Perhaps it was early-career jitters. Allie X’s set at the Rickshaw Stop on Friday glided slickly, cleanly and efficiently — not unlike a well-oiled conveyor belt. From verse to bridge, Allie’s musical sensibilities were well developed and savvy, enveloping her songs with a catchy-as-sin, electro-pop sheen. She also carried her heart-stopping soprano voice through the tiny venue, especially on the set’s closer “Sanctuary,” a highlight off her debut EP, CollXtion I.

But therein lies the issue. Her nearly flawless performance left a gaping hole where Allie X’s identity should have been.

Allie X inched toward the stage for a packed house at the Stop, wearing plastic-rimmed sunglasses and an ornate lace getup that was equal parts Snow White and Barbie. She whispered a muted “hello, San Francisco” into the mic before launching into “Hello,” her actual introduction. Throughout her angular, robotic choreography, she pageant-waved and raised her arms in a rigid “X” formation, reinforcing her stage name, Allie X, and the song’s name, “Hello,” just in case the audience may have forgotten.

Maybe her stiff, Barbie shtick was meant to be a critique on the mass-market, homogeneous consumerism that plagues the music industry. Maybe it was meant to be a bold stylistic move that recalled Lady Gaga circa “Bad Romance.” Yet, more often than not, it was more “Barbie Girl” than Barbie-satirizing, and it was not nearly as enjoyable as Aqua’s one-hit wonder.

Without missing a beat, she launched into tune after tune from CollXtion and consistently maintained the awkward rigidity of her semi-dancing, semi-flailing routine. Each number was flawlessly performed, but her set lacked an identifiable persona that set her apart from any of the Top 40 divas.

Even the few instances in which she reached out to the crowd felt routine. For instance, one mega-fan at the front whipped out his iPhone and she squatted on the floor to pose with him, sunglasses and all. It lacked spontaneity — it was like perfunctory fan service, if nothing else.
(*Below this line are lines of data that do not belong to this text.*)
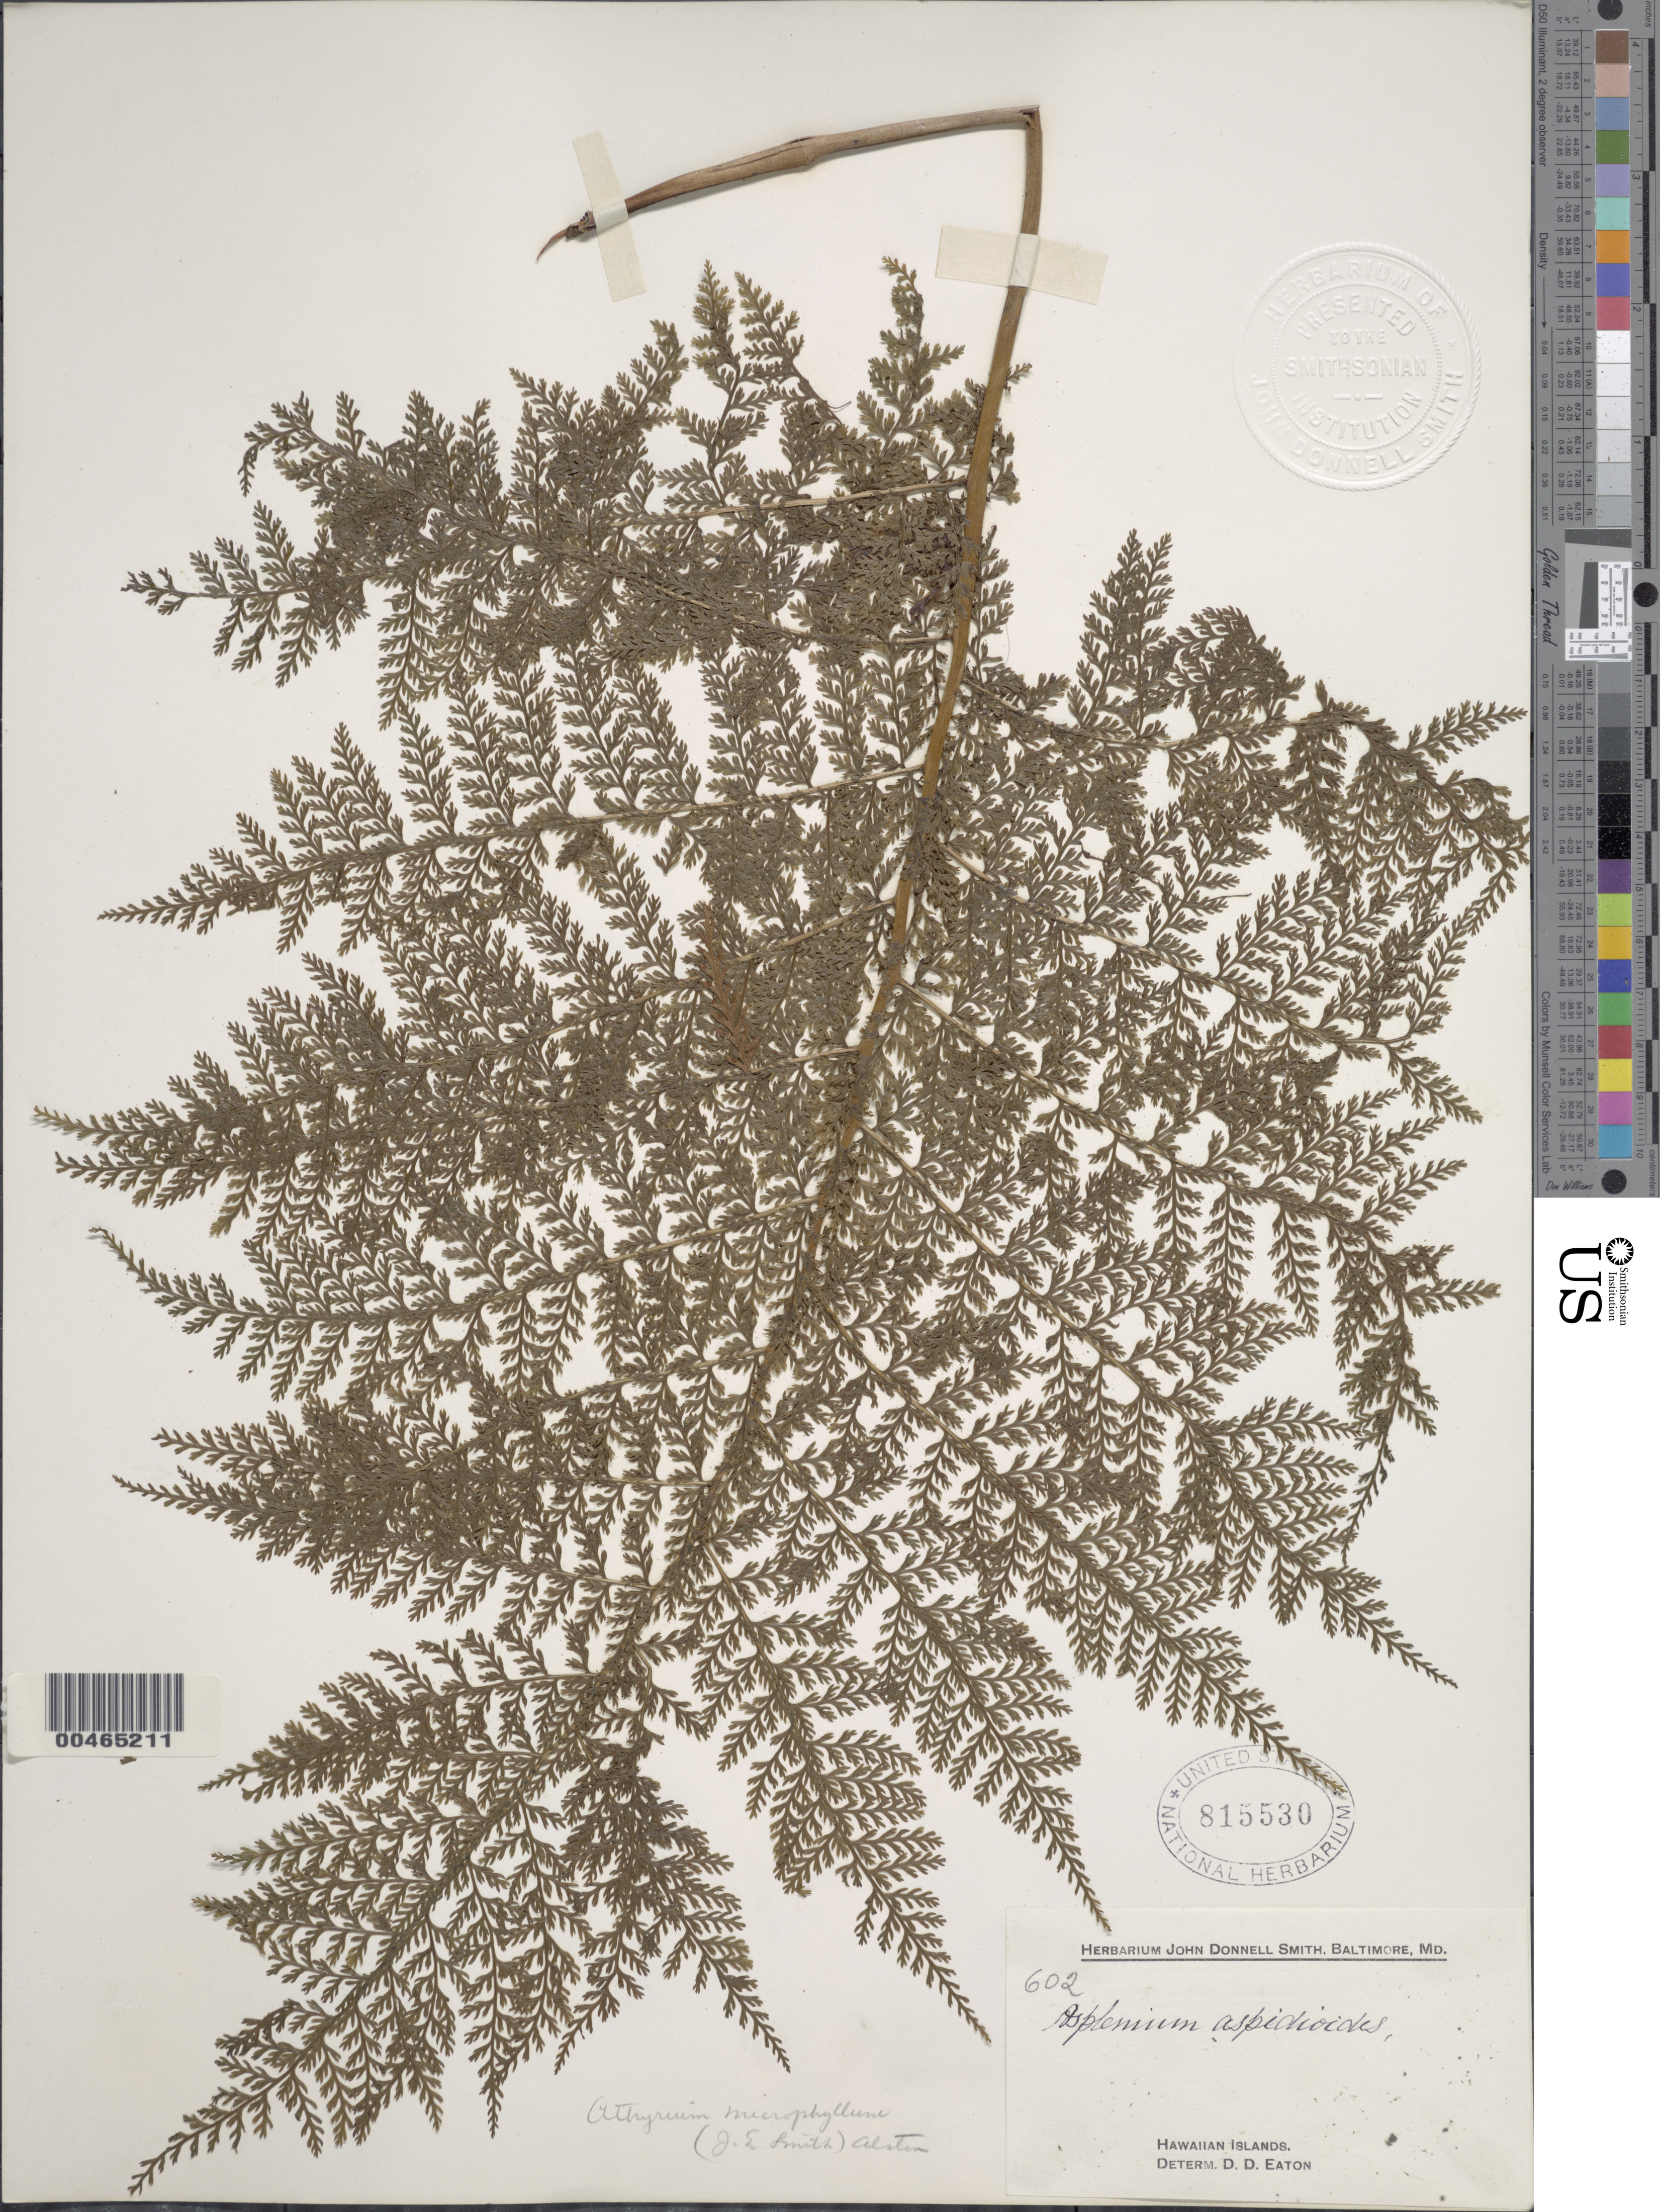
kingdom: Plantae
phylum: Tracheophyta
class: Polypodiopsida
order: Polypodiales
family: Athyriaceae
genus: Athyrium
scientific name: Athyrium microphyllum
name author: (Sm.) Alston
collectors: J. Donnell Smith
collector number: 602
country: United States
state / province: Hawaii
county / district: Hawaii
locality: Hawaiian Islands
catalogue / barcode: US 815530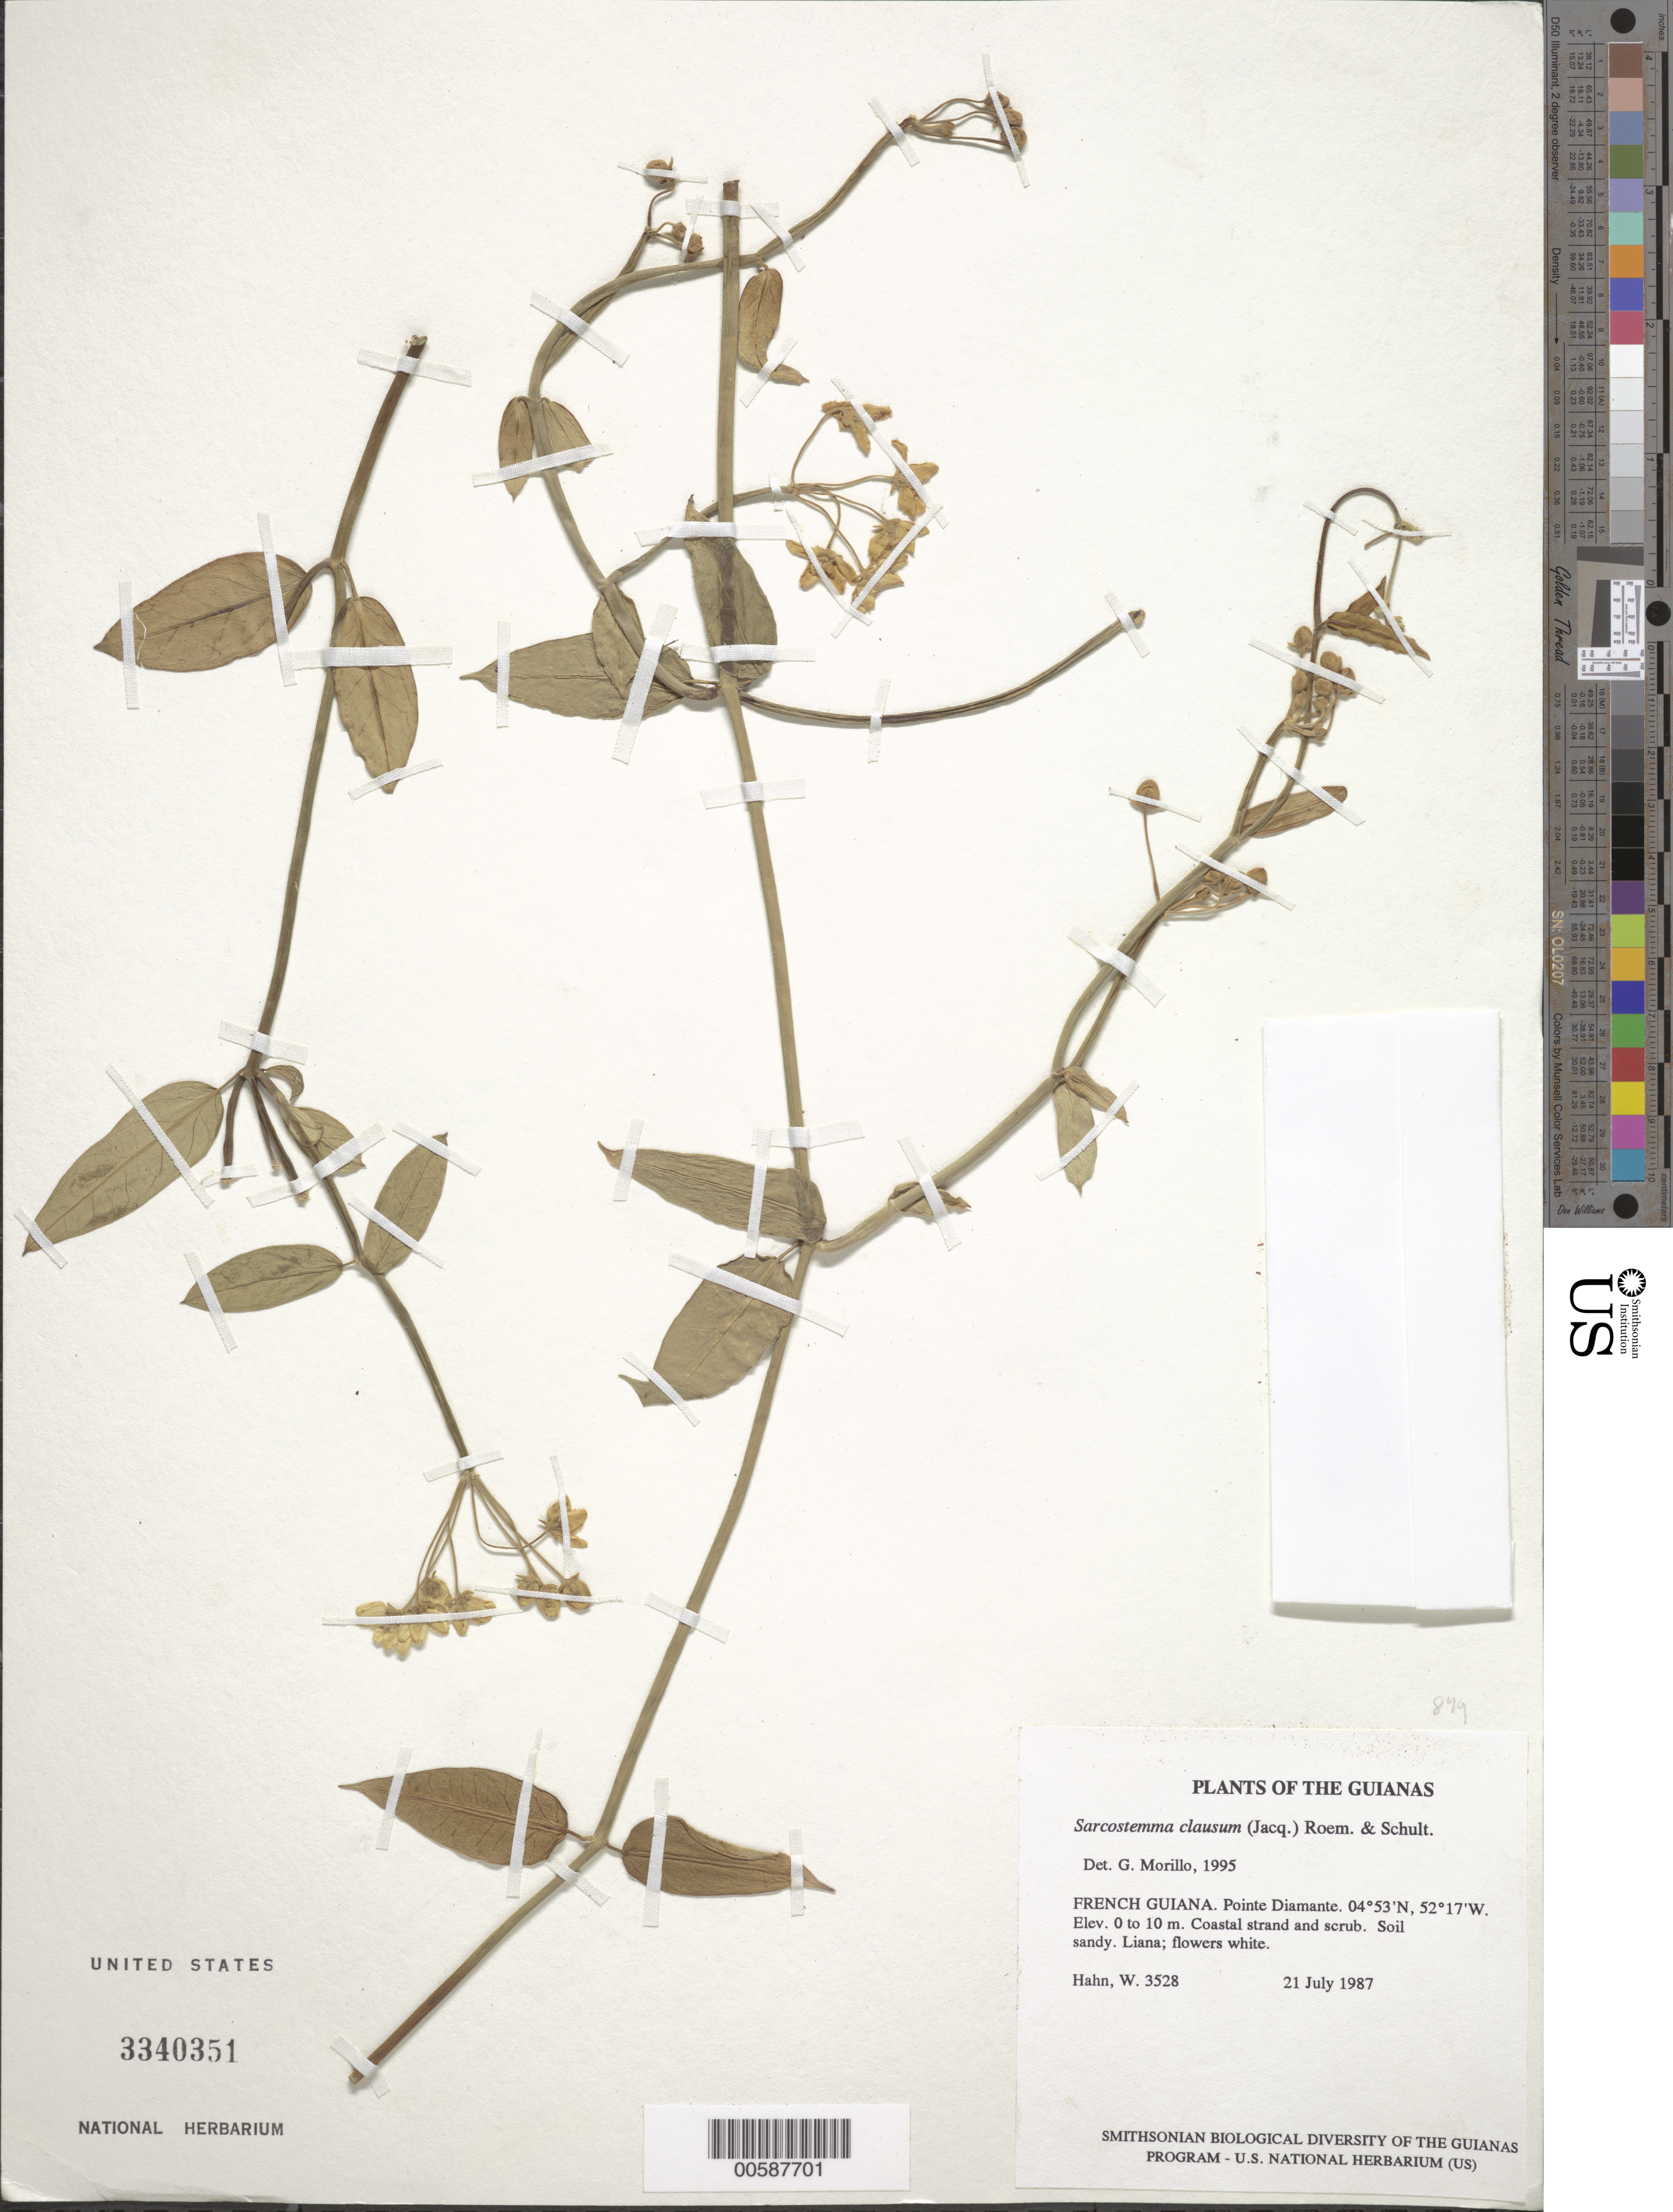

Still, fans, new and old, were rapt with Allie X’s set — cheers of “yas, queen!” filled the air after each song. Lifers mouthed the words of CollXtion hits such as “Bitch” and “Catch” as if they were gospel and converted fans burst into ecstatic dance routines that gave Allie’s moves a run for their money.

In line with the dolled-up pastiche Allie X was serving up, witnessing her live set felt like playing with a fully unwrapped Barbie. Sure, it’s pristine and gorgeous, but was it actually a fun time?